You may have to fiddle with the left:, width: and padding-left: values to fit your font and other a.tag styles. Sticking with an em value for width will help make it work when you zoom in/out.

1 Like

@lastobelus: yep, that works. I see what you did: you basically hid the # with a vertical strip of the tag’s background color. Clever!
Many thanks.

How do I select inline code in CSS? Like this thing:

```var t = setInterval(move, 500);```

I was able to select and change the color of multi-line code with .CodeMirror-code, but the inline code is still this annoying dark red…

I think preview mode follows the normal code rules and is selected with .markdown-preview-view code.

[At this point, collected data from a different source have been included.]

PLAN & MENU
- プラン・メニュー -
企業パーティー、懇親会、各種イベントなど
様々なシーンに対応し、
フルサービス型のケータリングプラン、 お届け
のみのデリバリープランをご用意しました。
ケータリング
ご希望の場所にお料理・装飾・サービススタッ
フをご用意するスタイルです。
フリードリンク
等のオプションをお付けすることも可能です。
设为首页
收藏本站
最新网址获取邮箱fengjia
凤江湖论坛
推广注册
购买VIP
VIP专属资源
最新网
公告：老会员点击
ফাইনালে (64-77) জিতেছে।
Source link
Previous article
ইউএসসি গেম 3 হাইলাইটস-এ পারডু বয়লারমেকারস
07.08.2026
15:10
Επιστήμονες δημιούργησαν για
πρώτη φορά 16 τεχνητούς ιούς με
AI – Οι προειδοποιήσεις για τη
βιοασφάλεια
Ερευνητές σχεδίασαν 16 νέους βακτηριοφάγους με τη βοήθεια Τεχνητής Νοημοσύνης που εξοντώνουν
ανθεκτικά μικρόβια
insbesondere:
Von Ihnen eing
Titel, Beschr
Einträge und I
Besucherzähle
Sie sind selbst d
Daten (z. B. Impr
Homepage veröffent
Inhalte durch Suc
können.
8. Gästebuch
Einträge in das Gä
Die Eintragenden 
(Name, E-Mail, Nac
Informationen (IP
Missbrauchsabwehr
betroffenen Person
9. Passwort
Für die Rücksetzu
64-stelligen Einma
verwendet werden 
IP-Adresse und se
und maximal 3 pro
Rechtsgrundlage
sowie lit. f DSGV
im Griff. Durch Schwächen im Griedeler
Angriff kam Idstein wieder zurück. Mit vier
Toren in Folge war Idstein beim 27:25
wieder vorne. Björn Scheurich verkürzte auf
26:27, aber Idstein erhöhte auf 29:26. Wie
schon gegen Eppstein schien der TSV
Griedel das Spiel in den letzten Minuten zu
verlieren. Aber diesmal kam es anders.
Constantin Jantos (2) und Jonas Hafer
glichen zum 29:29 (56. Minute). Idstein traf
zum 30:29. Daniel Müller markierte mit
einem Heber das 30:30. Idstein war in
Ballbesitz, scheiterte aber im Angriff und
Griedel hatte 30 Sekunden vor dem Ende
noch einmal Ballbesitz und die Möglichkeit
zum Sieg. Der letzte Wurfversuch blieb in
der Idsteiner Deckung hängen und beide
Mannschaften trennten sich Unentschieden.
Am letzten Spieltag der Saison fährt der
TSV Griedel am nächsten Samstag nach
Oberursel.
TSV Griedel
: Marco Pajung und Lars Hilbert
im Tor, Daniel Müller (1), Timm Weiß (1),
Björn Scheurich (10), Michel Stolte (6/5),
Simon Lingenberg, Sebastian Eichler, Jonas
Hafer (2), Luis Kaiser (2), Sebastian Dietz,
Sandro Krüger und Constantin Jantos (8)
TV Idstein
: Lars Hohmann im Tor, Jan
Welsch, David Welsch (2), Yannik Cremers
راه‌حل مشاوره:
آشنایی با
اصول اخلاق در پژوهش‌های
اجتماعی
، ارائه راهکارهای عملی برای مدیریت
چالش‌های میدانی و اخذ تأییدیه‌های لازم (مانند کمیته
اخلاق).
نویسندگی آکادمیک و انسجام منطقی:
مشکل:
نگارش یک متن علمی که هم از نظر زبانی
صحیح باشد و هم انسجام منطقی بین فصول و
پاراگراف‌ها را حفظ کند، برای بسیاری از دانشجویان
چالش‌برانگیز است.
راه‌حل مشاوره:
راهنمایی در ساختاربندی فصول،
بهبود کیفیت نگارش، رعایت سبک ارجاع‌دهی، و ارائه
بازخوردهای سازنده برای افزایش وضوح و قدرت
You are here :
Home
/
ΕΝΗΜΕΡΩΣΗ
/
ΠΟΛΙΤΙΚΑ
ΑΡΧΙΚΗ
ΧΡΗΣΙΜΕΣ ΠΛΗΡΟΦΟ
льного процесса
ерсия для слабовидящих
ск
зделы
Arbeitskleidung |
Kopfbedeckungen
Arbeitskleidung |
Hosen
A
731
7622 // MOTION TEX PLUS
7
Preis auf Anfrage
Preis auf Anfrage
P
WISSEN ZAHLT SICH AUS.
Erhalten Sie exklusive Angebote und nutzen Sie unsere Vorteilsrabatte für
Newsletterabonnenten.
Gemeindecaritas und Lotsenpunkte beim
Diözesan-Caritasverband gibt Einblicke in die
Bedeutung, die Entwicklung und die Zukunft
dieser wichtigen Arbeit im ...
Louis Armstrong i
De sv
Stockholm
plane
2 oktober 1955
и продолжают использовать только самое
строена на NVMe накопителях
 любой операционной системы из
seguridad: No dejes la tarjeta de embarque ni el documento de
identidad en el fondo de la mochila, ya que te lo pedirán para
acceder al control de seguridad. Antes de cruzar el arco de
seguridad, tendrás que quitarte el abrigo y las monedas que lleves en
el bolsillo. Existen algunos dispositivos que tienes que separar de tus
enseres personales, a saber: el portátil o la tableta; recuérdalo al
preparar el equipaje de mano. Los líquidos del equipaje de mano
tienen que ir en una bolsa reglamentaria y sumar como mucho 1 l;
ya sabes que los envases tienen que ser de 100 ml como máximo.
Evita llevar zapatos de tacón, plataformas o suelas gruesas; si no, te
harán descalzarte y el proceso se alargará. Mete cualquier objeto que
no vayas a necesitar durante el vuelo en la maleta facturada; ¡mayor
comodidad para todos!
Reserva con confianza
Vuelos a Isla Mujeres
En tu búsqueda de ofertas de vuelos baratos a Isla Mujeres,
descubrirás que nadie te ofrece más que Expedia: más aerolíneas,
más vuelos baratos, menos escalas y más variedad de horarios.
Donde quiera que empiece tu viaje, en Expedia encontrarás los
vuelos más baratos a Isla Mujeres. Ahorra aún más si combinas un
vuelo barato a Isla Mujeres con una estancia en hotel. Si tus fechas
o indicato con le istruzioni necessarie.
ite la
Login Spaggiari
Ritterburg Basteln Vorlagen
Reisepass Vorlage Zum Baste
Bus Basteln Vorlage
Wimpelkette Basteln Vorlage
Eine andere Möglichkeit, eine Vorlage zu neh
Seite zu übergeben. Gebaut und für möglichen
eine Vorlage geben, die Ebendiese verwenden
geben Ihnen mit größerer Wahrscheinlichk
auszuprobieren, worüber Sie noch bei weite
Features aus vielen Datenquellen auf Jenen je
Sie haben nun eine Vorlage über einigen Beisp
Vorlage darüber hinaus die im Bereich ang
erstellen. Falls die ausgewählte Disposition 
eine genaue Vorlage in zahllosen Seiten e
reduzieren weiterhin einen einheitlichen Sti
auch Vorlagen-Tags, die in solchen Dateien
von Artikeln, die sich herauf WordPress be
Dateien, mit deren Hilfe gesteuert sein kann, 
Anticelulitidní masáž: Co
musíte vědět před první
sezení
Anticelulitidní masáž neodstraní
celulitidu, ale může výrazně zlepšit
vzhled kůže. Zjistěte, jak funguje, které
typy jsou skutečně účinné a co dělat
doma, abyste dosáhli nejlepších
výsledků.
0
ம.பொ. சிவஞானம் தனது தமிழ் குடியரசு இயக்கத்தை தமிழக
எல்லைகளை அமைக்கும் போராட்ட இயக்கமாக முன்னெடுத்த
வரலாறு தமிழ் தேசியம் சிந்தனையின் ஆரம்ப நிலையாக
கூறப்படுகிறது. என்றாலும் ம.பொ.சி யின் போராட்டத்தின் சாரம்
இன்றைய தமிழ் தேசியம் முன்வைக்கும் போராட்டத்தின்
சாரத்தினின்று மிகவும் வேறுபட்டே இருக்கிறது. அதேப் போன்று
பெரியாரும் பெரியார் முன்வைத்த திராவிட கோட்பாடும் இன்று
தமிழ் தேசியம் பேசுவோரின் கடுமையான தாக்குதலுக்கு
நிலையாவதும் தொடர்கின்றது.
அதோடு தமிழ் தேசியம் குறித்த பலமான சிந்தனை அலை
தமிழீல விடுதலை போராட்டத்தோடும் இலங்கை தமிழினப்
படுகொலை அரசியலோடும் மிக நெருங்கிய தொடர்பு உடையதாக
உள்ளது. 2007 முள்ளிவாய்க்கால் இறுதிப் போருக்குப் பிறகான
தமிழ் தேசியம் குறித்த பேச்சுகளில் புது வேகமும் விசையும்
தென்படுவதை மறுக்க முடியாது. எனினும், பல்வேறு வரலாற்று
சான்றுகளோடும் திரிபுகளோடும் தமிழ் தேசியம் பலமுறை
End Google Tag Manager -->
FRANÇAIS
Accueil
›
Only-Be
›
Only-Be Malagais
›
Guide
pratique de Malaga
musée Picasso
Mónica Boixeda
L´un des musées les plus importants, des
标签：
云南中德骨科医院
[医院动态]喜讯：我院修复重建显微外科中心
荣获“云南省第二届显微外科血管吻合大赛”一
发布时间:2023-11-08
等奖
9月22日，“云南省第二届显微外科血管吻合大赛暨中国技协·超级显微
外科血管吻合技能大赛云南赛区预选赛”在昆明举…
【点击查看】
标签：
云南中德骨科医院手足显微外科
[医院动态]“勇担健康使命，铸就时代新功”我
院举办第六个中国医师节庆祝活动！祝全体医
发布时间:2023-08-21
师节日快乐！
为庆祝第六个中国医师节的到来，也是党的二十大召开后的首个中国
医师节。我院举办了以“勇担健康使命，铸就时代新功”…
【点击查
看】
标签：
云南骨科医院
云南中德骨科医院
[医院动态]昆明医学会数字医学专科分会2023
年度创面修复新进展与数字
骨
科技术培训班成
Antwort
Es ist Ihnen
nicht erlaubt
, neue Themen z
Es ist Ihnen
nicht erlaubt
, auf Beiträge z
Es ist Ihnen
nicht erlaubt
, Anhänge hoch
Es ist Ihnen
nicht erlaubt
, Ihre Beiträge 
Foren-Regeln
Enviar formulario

This is what I use for the editor:

/* Inline code in the editor */
.cm-s-obsidian span.cm-inline-code,
.cm-s-obsidian span.cm-inline-code:not(.cm-formatting):not(.cm-hmd-indented-code):not(.obsidian-search-match-highlight) {
  color: RED ;background-color: BLUE;
}

Change RED and BLUE to suit.

1 Like

If you want to have your paragraphs inside a block (only one carriage return, non-strict Markdown paragraphs) be visually spaced in preview mode, here is a solution straight from the devs themselves (thanks!) Add this to your CSS to get some visual line spacing between paragraphs, makes writing long text much easier if you dislike strict Mardown breaks:

.markdown-preview-view br {
    content: '';
    display: block;
    margin-top: 10px;
}

Add this as well if you want to mirror that behavior in edit mode:

.CodeMirror pre.CodeMirror-line {
  padding-bottom: 10px;
}
2 Likes

I have a snippet that adds numbers to the headers in the table of contents. Is there a possibility to have those same numbers added to the headers in the note text, like 1. , 1.1., 1.1.1., 2., 2.1., etc.?

how can I display a margin/ outer box in case of an embedded linked note? I want to show that the embed is separate from the main text. Also, can I get this in the pdf export also?